**YOUR ASSIGNMENT**
Word for word, restate the lines of the listing below from the line with "Figure 3. Feature" through the line with "Figure 11. Vertical", and do not include the pictures.

----- RECORDS FOR THE EXERCISE -----

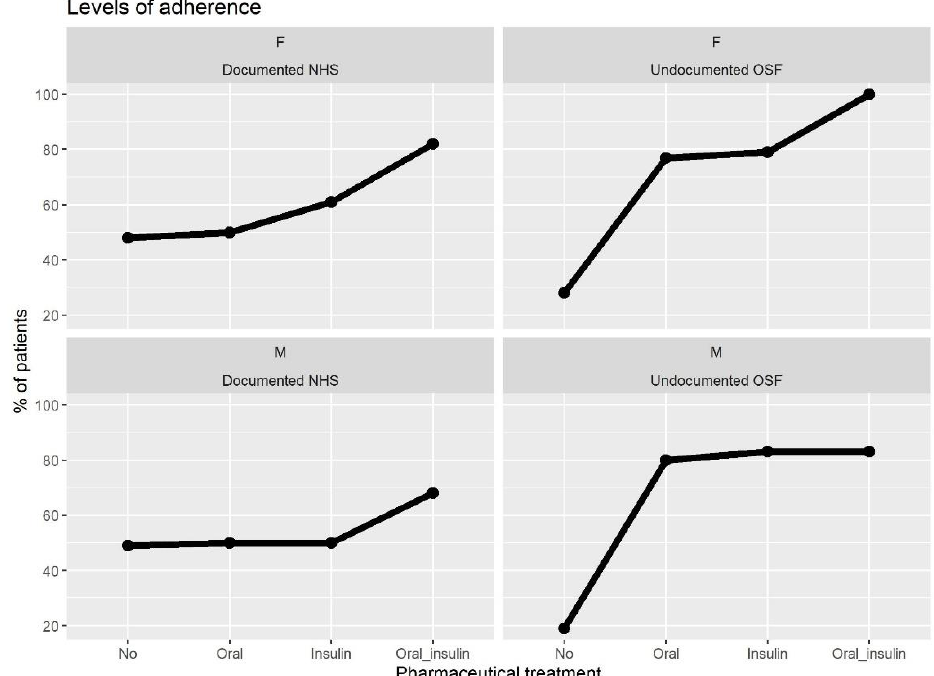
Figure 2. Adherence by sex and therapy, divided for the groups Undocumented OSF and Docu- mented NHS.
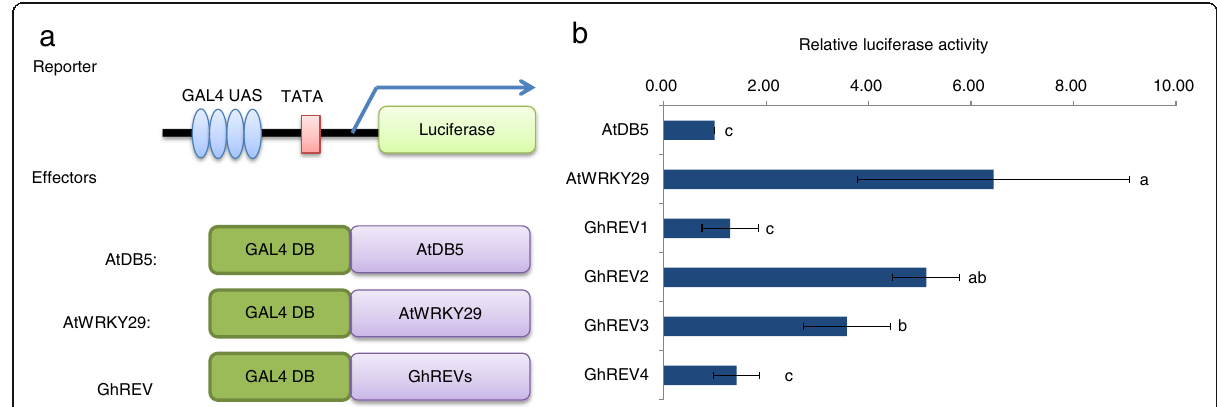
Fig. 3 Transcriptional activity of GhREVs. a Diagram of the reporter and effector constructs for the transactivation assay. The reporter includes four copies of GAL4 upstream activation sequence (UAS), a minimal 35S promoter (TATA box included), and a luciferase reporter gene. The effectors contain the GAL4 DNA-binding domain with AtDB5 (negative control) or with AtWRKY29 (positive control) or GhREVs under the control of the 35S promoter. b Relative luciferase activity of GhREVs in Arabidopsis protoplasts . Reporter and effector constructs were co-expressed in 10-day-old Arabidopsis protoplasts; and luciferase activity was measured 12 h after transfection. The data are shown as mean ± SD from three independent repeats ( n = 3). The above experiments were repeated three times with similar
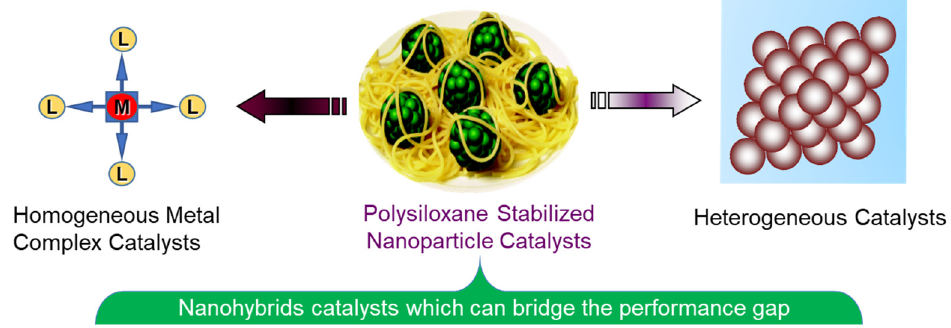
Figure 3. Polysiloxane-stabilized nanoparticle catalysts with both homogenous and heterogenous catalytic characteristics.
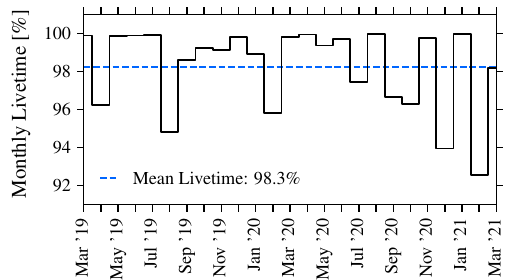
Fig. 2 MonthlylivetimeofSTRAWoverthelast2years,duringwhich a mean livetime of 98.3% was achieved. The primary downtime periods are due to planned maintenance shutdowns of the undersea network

-----
----- RECORDS FOR THE EXERCISE -----

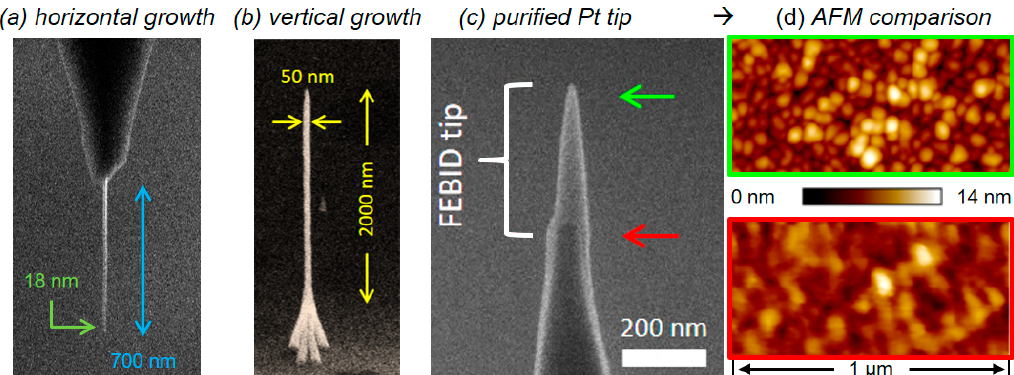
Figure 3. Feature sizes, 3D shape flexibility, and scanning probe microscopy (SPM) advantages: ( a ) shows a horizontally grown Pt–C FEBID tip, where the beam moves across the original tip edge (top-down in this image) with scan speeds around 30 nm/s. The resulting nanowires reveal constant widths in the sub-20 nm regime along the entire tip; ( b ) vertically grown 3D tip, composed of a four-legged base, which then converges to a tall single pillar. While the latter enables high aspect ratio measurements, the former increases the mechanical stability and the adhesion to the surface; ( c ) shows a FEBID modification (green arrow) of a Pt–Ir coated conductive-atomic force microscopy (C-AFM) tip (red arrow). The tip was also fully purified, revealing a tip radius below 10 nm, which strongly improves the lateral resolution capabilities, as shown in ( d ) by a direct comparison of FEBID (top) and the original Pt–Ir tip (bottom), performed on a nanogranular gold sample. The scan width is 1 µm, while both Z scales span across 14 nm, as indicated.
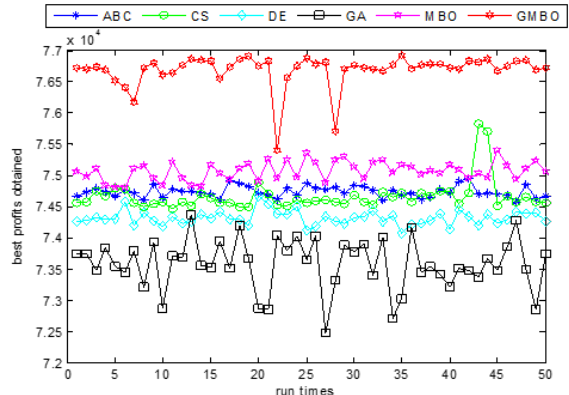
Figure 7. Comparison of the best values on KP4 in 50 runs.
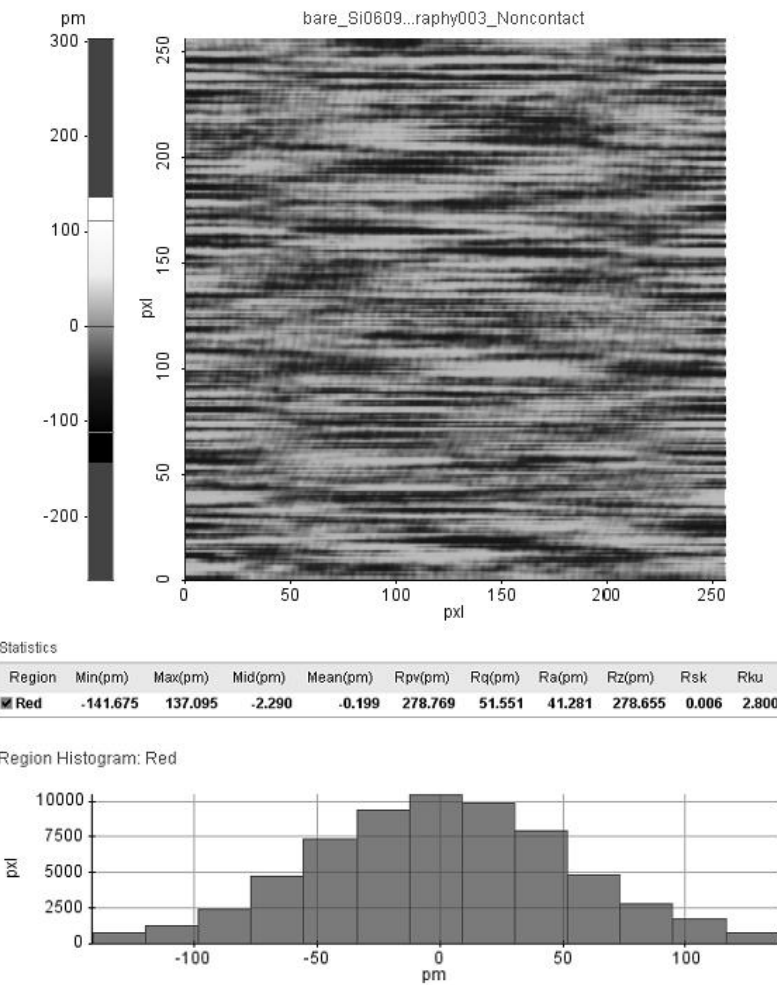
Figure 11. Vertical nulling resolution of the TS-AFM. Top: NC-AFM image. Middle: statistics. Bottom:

-----

**OUTPUT OF THE TASK**
Figure 3. Feature sizes, 3D shape flexibility, and scanning probe microscopy (SPM) advantages: ( a ) shows a horizontally grown Pt–C FEBID tip, where the beam moves across the original tip edge (top-down in this image) with scan speeds around 30 nm/s. The resulting nanowires reveal constant widths in the sub-20 nm regime along the entire tip; ( b ) vertically grown 3D tip, composed of a four-legged base, which then converges to a tall single pillar. While the latter enables high aspect ratio measurements, the former increases the mechanical stability and the adhesion to the surface; ( c ) shows a FEBID modification (green arrow) of a Pt–Ir coated conductive-atomic force microscopy (C-AFM) tip (red arrow). The tip was also fully purified, revealing a tip radius below 10 nm, which strongly improves the lateral resolution capabilities, as shown in ( d ) by a direct comparison of FEBID (top) and the original Pt–Ir tip (bottom), performed on a nanogranular gold sample. The scan width is 1 µm, while both Z scales span across 14 nm, as indicated.
Figure 7. Comparison of the best values on KP4 in 50 runs.
Figure 11. Vertical nulling resolution of the TS-AFM. Top: NC-AFM image. Middle: statistics. Bottom:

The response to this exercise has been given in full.